Tasks to complete:
- a) In the Duron processor text, how many transistors does the Duron use?
- b) Can you write out everything in the Duron processor text from "The Duron, however, is" down to "by large amounts.", substituting "secondary cache" for "L2 cache" throughout?

Text section:
----------

Duron Spitfire	Duron Morgan

Below is my original summary of the Spitfire-core Duron and its comparison to the Intel Celeron:

The Intel Celeron is essentially a Pentium III-Coppermine, with half of the L2 cache disabled, running a 66MHz front side bus speed. This is good for Intel because if a chip has problems with the L2 cache, Intel can disable half of the cache and repackage the chip as a Celeron. Where this becomes a problem is that the cache goes from being eight-way set associative, to four-way. Set associative cache is used to make the L2 cache more efficient so the CPU spends less time waiting for data from system RAM. By cutting the set associative in half for the L2 cache on the Celeron, Intel cut the cache hit rate, which is crucial. With a low hit rate, it means more time wasted finding data in system RAM.

The Duron, however, is very much its own CPU. Designed from the ground up as a low-end processor, it is not “crippled” like a Celeron. It has half the L2 cache of a Celeron, 64KB, but features 128KB of L1 cache compared to 32KB on a Celeron. The L2 cache on the Duron is 16-way set associative, allowing it to have a high hit-rate for the L2 cache. This proves crucial, because it allows the Duron to outperform a comparably clocked Celeron by large amounts.

The chip itself is very similar to the Thunderbird CPUs, because it uses the same “flipchip” configuration (with the CPU core on the top) and the same interface — Socket A. The Duron, however, differs from the Thunderbird greatly. It has a much smaller core than the Thunderbird, using 12 million fewer transistors (25 million on the Duron versus 37 million on the Thunderbird), thanks to the reduction of the amount of cache on the chip. This greatly decreases the heat produced by the CPU, which is always good for a CPU targeted toward lower-end machines, which tend not to be as spacious and well cooled as machines on the higher end.

The original Duron, codenamed “Spitfire,” is the chip I discuss in the paragraph above. A lot of the information there holds true with the new Duron, codenamed “Morgan.” However, AMD made several architectural changes to the Duron, which while not revolutionary increases, do help performance.

----------

Provided records:
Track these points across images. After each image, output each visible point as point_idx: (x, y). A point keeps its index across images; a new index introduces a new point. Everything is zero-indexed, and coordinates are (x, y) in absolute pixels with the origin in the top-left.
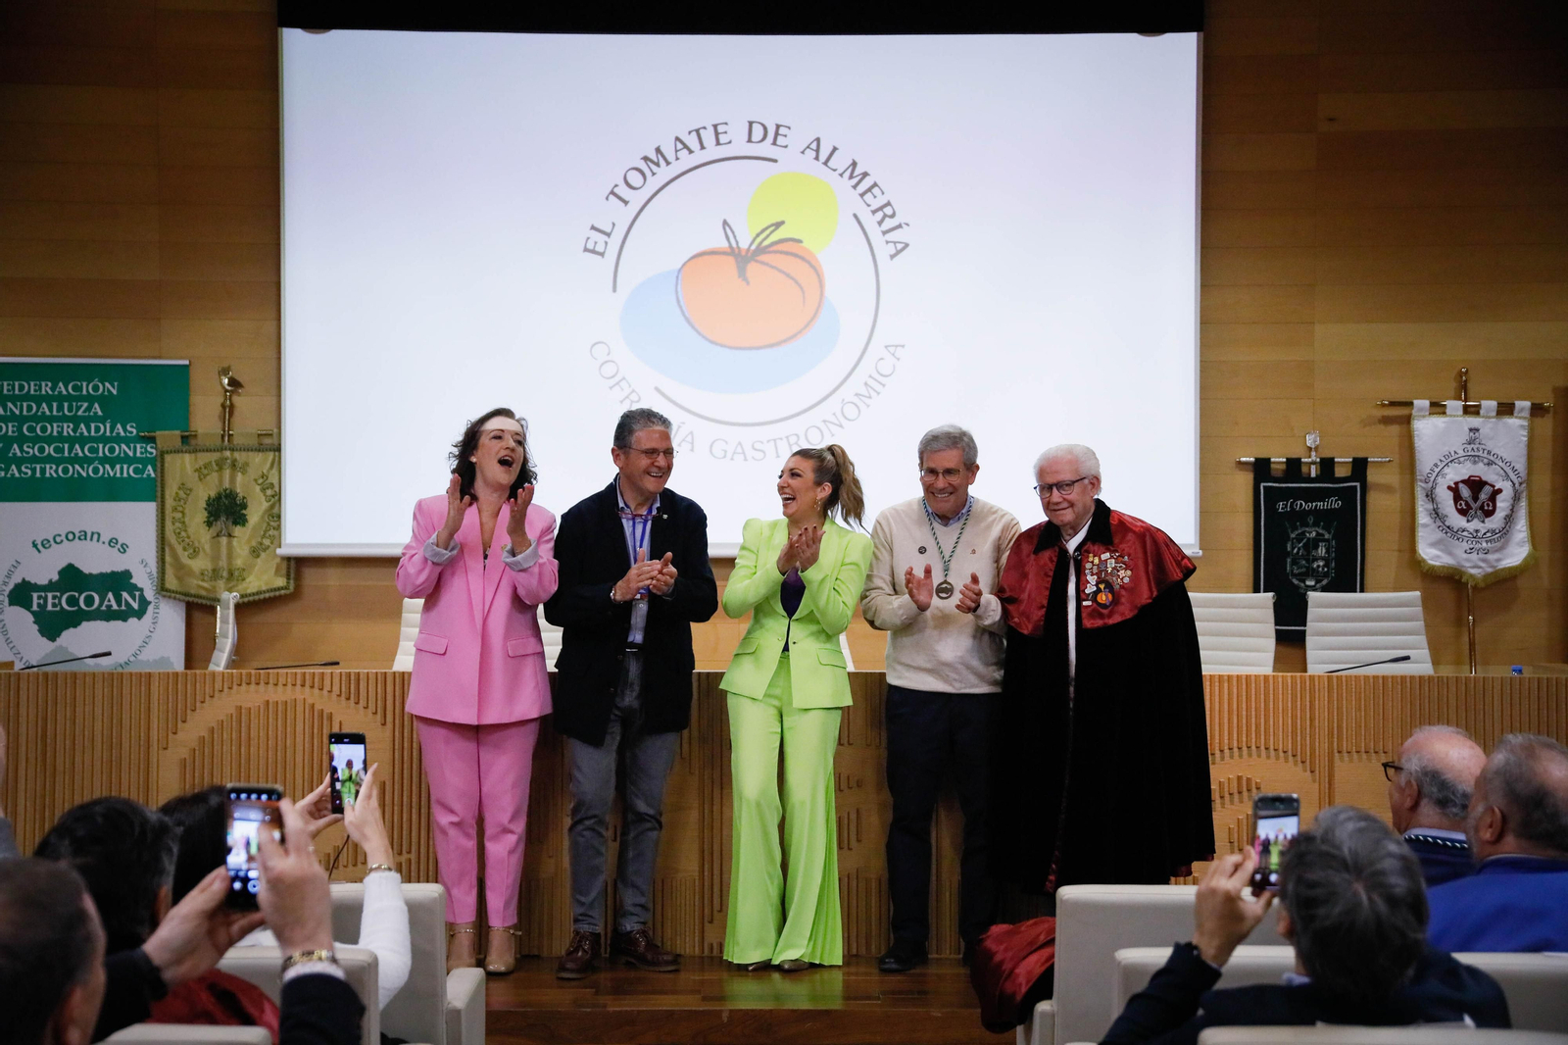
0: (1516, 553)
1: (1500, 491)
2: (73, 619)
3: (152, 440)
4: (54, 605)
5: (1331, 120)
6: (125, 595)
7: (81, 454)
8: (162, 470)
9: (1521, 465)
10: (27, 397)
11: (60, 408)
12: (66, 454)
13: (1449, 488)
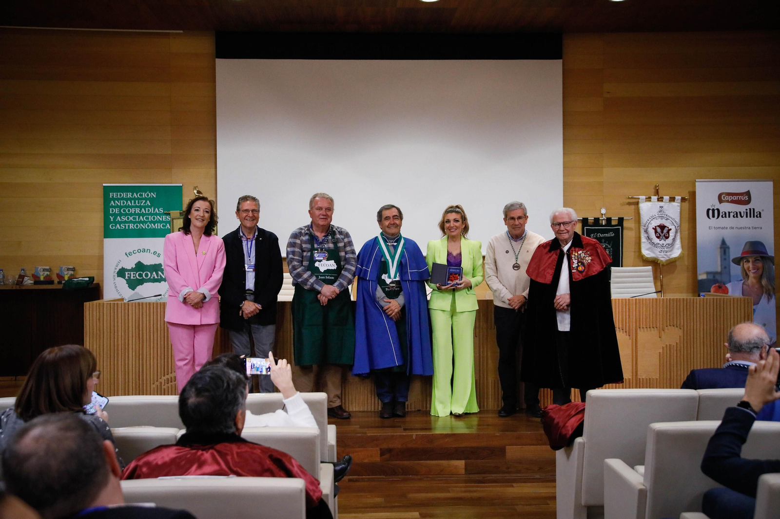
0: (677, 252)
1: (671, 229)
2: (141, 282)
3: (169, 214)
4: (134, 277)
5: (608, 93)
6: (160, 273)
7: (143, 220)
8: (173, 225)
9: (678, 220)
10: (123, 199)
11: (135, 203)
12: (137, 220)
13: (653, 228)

----------

Solutions to the exercise:
- a) 25 million.

- b)
The Duron, however, is very much its own CPU. Designed from the ground up as a low-end processor, it is not “crippled” like a Celeron. It has half the secondary cache of a Celeron, 64KB, but features 128KB of L1 cache compared to 32KB on a Celeron. The secondary cache on the Duron is 16-way set associative, allowing it to have a high hit-rate for the secondary cache. This proves crucial, because it allows the Duron to outperform a comparably clocked Celeron by large amounts.